WOODS CROSS — A Utah woman who lost her wedding ring during one of the biggest snowstorms of the season now has it back on her finger 2 ½ months later, thanks to the unexpected help of some high school wrestlers.

Meridee McFalls said she wasn’t sure where her ring vanished the morning of Dec. 14, when 2 feet of snow buried areas of the Wasatch Front.

“I was bringing my daughter down to Woods Cross High,” McFalls recalled. “All the snow fell from my roof down to my windshield.”

She said she got out and cleared the snow away, then continued on to drop off another child at Adelaide Elementary in Bountiful, where she helped multiple drivers who were stuck in the snow.

“Got home and some branches had broken at my house, ran around the yard fixing all of that,” McFalls recalled. “By the time I got to work, I realized I did not have (the ring) on any longer.”

McFalls said she felt lost, given the ring’s significance.

“My mom passed away in 2009, we got married in 2011, so my dad took the stone from my mom’s ring and gave it to my husband to be able to be placed in my ring,” McFalls explained. “So, (it was) a very costly ring to just fly off.”

McFalls, with the help of others, used metal detectors to search for the ring.

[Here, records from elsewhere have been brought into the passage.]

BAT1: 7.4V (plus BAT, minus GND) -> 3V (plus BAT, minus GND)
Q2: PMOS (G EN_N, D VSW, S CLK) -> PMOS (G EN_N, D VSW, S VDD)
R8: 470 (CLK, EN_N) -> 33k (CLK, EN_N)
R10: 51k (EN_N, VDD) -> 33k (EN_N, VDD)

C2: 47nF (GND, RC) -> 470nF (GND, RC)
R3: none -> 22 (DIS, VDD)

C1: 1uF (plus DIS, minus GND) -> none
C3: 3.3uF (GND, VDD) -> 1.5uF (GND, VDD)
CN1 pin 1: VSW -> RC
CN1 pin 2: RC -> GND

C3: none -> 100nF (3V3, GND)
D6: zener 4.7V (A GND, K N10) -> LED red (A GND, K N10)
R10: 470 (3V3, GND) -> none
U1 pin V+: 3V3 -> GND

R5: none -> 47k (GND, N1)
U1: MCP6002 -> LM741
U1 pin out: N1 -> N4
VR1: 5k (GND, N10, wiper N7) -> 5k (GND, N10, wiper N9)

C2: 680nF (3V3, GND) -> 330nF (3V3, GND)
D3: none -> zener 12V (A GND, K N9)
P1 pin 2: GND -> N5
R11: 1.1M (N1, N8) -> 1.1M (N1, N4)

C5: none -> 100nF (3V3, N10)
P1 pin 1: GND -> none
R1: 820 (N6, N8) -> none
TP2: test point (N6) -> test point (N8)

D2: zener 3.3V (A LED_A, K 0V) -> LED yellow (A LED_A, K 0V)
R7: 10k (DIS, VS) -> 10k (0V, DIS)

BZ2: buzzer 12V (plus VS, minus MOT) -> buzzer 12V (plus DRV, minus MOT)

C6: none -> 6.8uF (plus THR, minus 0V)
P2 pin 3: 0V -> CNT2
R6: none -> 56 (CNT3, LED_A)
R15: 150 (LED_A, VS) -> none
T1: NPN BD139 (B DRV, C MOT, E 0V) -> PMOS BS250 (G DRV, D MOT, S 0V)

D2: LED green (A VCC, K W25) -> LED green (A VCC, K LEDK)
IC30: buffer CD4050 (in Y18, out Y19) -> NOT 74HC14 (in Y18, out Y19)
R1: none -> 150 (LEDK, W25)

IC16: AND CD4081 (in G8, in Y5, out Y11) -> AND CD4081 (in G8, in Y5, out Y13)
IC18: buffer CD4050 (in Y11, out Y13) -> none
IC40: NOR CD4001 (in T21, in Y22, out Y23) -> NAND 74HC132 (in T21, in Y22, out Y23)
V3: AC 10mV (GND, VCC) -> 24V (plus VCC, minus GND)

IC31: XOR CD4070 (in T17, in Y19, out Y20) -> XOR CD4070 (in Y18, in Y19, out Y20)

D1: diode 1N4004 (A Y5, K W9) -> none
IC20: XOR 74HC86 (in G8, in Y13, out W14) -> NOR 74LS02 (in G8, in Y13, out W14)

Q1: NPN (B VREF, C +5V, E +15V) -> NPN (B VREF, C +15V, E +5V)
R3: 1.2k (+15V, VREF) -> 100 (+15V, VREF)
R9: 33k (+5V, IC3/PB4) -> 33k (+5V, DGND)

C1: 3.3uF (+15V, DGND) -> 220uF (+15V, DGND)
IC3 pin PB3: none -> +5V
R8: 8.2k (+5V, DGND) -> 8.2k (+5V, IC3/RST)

She checked pawn shops. She left pictures of her ring at the places she stopped that morning, and she posted messages on social media.

“Unfortunately, lots of rings have been found, and I kept getting tagged on Facebook for a whole bunch of other people’s rings,” she said.

None of those rings belonged to her.

On Feb. 22, more than two months after the ring disappeared, McFalls received a call from Woods Cross High School.

“It was the secretary who told me it must have got found over the weekend — that they had my ring here,” McFalls said.

Some members of the high school’s wrestling team are now credited with the find. Thomas Gordy said he was helping carry a wrestling mat outside, when teammate Logan Paxton spotted something shiny along a sidewalk on the east side of the school.

“I called ‘dibs’ and I just grabbed it,” Gordy said. “My mom was joking — she said because I’m shorter I was able to get to it faster.”

It was McFalls' ring, deposited some distance from where she recalled pulling up to the school that December morning.

“I showed my coach, and we were looking at it, and it was a really nice ring, and we’re like, ‘We need to turn this in, you know,’” Gordy said.

He said he nearly lost the ring himself while wrestling.

“I felt bad, because I got into the car and I was going to tell my mom,” Gordy said. “I was like, ‘Hey mom, I found this ring.’”

Fortunately, Gordy said his coach found it the second time and turned it over to the main office.

“I’ve had that before where you lose something and never get it back,” Gordy said. “Just to have something that important to be brought back to you, I just thought that was cool.”

McFalls said she was “so excited” and grateful for the team effort that led to her ring being found.

“You’re right, it’s not about individuals,” McFalls said as she put her arm around Gordy. “But you are still my new best friend! Thank you so much!”

McFalls said she had her ring resized, so it hopefully will not leave her finger again anytime soon.